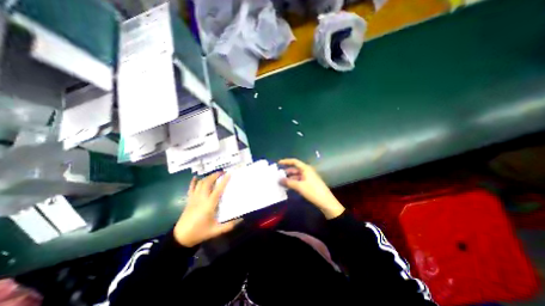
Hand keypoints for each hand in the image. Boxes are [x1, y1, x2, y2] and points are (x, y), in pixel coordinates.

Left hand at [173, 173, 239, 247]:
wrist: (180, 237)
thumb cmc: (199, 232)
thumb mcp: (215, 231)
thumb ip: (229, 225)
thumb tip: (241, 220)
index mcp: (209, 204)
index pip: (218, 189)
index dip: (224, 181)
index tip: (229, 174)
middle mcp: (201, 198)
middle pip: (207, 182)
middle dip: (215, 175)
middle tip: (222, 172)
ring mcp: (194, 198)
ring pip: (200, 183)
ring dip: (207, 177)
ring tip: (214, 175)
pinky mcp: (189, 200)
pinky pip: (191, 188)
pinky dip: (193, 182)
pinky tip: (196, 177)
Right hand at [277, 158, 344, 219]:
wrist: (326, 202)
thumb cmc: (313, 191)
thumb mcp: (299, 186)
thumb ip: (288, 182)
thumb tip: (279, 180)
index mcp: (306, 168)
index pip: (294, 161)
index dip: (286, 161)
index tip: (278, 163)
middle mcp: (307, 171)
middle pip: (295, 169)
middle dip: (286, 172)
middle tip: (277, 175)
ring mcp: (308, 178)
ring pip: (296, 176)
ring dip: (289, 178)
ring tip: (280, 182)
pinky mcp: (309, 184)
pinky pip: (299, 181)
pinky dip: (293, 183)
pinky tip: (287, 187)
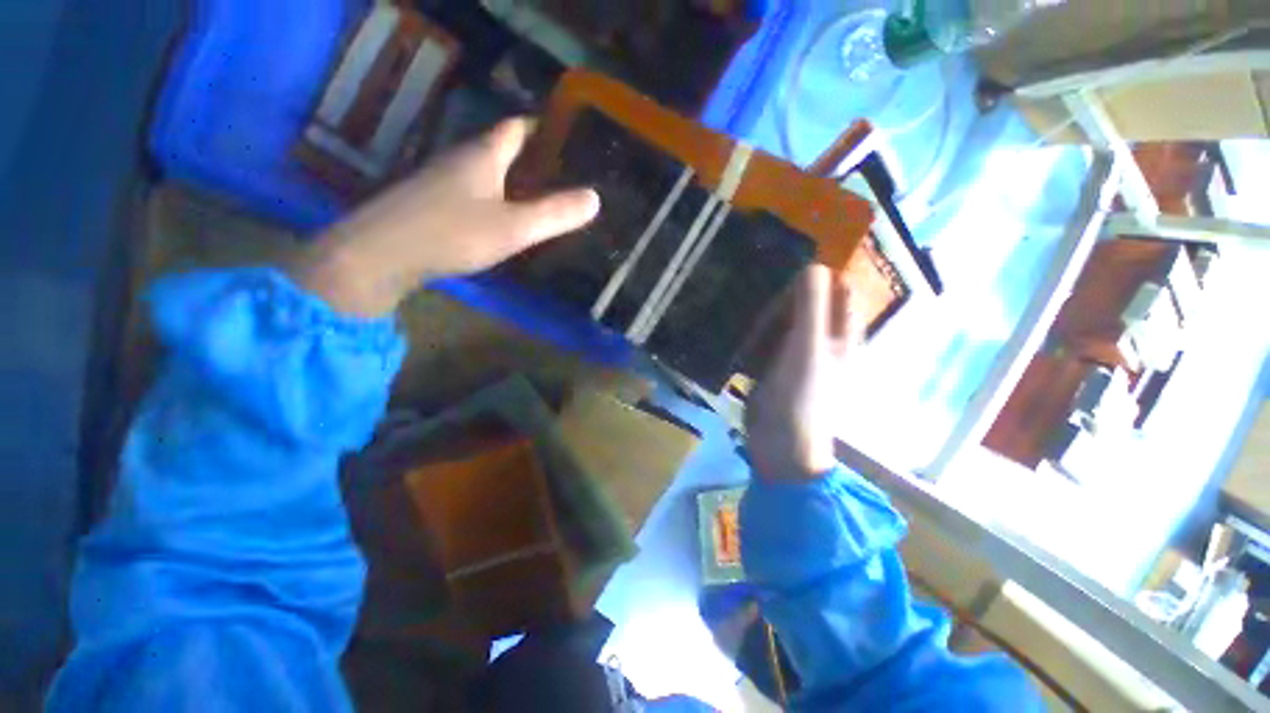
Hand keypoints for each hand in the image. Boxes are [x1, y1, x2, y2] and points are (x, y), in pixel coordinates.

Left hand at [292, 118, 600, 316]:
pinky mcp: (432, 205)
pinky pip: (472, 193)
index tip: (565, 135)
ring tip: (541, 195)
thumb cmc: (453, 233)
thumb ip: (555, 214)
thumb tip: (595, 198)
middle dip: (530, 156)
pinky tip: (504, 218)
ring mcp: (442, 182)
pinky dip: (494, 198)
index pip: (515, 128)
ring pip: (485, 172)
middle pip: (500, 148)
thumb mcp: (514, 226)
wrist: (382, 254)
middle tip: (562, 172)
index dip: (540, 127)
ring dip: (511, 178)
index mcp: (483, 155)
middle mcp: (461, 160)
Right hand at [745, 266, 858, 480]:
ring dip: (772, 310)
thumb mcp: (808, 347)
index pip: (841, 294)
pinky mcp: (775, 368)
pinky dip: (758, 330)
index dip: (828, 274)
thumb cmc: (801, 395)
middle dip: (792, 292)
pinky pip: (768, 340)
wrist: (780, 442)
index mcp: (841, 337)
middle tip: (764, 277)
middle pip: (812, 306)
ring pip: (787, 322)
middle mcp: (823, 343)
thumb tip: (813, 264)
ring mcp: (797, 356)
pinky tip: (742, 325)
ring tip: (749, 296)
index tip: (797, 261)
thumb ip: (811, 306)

* * *

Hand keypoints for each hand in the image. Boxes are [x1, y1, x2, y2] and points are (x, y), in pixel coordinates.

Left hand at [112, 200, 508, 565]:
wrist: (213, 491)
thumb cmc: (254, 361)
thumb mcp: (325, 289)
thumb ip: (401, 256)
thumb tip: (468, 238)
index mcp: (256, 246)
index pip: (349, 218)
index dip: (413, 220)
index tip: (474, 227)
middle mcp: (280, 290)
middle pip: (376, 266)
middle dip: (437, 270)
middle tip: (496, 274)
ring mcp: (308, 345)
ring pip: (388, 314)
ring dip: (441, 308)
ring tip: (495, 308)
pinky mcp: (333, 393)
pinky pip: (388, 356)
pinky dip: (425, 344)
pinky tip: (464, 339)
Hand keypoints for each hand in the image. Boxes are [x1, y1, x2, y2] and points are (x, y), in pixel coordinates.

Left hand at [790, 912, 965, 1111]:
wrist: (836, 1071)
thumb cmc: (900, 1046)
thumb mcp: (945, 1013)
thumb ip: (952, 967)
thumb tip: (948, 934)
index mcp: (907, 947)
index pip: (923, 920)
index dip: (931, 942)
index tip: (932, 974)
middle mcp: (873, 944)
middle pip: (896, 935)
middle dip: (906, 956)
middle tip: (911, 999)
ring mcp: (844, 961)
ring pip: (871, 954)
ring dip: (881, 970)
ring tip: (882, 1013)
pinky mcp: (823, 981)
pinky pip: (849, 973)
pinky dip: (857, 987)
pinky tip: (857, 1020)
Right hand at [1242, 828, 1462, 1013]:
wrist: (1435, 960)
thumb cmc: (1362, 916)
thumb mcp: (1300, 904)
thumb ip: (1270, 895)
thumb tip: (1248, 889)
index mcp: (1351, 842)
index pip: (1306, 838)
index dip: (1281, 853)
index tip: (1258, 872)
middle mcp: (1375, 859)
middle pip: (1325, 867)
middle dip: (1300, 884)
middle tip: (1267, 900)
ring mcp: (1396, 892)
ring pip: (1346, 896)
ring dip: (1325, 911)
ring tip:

◆ **WHAT THE TASK ASKS**: Out of the listing above, reproduce exactly the lines from the one with "index mcp: (306, 168)" up to and including the one with "ring tip: (280, 182)".

◆ **COMPLETED EXERCISE**:
index mcp: (306, 168)
index pip: (294, 161)
index dip: (286, 161)
index tip: (278, 163)
middle mcp: (307, 171)
middle pip: (295, 169)
middle dip: (286, 172)
middle tip: (277, 175)
ring mcp: (308, 178)
ring pip: (296, 176)
ring dip: (289, 178)
ring tip: (280, 182)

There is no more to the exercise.